* **What you will do**:
All lines from the one containing "GT (БОЧКА 170 КГ)" to the end of the entries below should be output exactly as they appear. No other lines should be output.

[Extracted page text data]
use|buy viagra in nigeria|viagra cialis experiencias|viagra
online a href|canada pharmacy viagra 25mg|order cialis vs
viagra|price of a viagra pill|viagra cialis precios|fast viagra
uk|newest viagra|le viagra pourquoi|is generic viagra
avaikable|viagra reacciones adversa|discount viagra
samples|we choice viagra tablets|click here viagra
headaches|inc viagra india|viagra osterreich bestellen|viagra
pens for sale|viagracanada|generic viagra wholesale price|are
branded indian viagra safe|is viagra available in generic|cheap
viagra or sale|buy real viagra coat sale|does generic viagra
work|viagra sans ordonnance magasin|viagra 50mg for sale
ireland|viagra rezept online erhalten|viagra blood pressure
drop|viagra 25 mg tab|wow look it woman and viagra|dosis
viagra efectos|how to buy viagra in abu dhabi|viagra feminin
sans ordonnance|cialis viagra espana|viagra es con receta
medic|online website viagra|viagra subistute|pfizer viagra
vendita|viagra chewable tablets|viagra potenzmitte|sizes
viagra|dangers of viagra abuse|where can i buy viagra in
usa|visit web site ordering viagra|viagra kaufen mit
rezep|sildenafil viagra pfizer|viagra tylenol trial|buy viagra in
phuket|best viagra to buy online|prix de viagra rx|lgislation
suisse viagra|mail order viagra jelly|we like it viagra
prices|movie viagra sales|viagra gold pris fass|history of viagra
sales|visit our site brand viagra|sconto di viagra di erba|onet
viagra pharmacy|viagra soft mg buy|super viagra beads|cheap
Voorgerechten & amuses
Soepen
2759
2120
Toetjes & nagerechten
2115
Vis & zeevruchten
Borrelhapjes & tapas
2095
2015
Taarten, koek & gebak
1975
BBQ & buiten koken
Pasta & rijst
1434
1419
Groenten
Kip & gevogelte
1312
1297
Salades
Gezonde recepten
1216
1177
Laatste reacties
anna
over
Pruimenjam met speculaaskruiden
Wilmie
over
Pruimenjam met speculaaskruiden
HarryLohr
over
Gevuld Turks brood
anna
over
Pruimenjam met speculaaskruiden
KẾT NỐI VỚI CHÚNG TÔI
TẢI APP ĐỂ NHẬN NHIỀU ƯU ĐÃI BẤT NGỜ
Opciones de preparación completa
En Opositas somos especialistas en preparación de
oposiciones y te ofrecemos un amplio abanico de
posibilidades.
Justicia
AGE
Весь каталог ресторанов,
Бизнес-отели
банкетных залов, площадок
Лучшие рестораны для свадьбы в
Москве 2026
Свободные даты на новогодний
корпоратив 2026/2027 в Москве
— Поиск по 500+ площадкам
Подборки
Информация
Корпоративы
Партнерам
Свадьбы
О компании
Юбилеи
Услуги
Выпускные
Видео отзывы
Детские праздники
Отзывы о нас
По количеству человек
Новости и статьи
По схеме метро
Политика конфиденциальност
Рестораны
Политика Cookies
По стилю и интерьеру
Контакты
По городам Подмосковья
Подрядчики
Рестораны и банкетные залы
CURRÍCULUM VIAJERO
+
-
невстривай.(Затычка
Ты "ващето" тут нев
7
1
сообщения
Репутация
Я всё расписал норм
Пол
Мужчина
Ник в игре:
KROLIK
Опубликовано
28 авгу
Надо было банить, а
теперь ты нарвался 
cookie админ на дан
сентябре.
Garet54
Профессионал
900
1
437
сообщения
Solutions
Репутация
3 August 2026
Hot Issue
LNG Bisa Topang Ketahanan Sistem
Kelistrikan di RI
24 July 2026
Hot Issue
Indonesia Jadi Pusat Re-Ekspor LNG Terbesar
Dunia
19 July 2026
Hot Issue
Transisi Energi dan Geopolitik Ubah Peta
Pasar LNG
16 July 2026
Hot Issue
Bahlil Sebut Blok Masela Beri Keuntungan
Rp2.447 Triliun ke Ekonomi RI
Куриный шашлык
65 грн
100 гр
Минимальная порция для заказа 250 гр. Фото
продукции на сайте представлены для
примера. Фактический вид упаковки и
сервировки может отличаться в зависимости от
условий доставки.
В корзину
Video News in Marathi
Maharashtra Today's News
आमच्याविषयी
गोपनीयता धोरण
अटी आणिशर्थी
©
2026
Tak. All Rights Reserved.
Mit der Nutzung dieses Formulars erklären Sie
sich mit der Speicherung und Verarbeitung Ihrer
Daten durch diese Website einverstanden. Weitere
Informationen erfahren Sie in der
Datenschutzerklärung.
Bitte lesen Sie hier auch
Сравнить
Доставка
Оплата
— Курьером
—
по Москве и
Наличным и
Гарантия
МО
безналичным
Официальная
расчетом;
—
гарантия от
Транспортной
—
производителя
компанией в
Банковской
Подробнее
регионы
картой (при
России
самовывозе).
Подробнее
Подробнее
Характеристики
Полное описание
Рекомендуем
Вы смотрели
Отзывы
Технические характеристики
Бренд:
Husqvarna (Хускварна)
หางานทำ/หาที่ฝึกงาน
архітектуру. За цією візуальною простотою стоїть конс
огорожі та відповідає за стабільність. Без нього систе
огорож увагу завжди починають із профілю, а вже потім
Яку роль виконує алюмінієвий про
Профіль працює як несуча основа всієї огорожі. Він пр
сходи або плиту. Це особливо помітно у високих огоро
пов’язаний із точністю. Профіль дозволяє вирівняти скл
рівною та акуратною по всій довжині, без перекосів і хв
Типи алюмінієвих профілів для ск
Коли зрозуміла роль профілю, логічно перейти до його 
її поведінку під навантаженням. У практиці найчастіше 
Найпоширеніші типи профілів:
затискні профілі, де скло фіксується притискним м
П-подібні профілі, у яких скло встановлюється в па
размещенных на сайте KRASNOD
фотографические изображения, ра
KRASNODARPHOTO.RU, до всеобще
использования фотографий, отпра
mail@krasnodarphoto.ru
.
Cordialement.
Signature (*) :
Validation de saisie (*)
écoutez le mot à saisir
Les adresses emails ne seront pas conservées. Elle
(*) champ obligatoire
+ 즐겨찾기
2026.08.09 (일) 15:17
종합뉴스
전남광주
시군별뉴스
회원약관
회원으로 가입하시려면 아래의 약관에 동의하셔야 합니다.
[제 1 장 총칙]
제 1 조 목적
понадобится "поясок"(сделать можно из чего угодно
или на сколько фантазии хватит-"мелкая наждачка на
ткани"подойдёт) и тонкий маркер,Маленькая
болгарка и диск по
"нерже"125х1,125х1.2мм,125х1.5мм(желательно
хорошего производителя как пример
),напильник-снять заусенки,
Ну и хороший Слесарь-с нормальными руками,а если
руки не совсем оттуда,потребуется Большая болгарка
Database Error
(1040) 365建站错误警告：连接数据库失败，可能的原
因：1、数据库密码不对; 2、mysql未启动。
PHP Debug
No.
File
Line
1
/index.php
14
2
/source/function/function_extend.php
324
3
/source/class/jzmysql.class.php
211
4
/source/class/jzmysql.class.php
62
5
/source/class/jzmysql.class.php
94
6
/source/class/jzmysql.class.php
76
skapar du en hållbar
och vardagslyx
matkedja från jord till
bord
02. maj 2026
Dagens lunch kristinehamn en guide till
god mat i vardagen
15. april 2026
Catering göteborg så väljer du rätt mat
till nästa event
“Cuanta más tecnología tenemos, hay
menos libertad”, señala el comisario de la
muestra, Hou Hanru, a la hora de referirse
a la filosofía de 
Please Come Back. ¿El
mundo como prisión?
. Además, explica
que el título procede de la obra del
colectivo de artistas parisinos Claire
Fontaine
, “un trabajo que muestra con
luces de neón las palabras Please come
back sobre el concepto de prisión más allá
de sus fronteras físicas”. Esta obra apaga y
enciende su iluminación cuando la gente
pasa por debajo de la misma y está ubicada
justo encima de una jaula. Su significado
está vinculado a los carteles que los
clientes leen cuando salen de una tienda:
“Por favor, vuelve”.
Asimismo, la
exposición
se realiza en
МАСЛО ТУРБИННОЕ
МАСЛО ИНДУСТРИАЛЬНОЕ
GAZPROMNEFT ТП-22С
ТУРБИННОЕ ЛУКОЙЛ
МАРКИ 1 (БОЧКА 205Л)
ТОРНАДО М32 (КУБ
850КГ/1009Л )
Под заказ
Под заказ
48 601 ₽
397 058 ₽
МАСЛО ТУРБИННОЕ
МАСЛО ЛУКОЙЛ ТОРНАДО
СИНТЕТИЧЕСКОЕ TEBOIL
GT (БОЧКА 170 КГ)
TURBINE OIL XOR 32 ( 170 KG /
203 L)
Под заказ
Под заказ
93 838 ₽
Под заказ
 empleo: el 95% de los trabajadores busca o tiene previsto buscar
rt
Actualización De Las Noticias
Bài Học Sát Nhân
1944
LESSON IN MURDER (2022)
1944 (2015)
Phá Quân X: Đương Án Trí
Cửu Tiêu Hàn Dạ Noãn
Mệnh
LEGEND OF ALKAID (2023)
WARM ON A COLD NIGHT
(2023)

* **Solution**:
GT (БОЧКА 170 КГ)
TURBINE OIL XOR 32 ( 170 KG /
203 L)
Под заказ
Под заказ
93 838 ₽
Под заказ
 empleo: el 95% de los trabajadores busca o tiene previsto buscar
rt
Actualización De Las Noticias
Bài Học Sát Nhân
1944
LESSON IN MURDER (2022)
1944 (2015)
Phá Quân X: Đương Án Trí
Cửu Tiêu Hàn Dạ Noãn
Mệnh
LEGEND OF ALKAID (2023)
WARM ON A COLD NIGHT
(2023)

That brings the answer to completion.